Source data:

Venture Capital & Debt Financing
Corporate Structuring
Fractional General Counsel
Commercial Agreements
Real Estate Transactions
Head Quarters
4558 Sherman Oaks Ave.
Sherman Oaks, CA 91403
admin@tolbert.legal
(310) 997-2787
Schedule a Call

#### [AIM OF THE TASK]
Please render the lines of the listing as a numbered list, omitting any blank lines.

#### [WRITTEN ANSWER]
1. Venture Capital & Debt Financing
2. Corporate Structuring
3. Fractional General Counsel
4. Commercial Agreements
5. Real Estate Transactions
6. Head Quarters
7. 4558 Sherman Oaks Ave.
8. Sherman Oaks, CA 91403
9. admin@tolbert.legal
10. (310) 997-2787
11. Schedule a Call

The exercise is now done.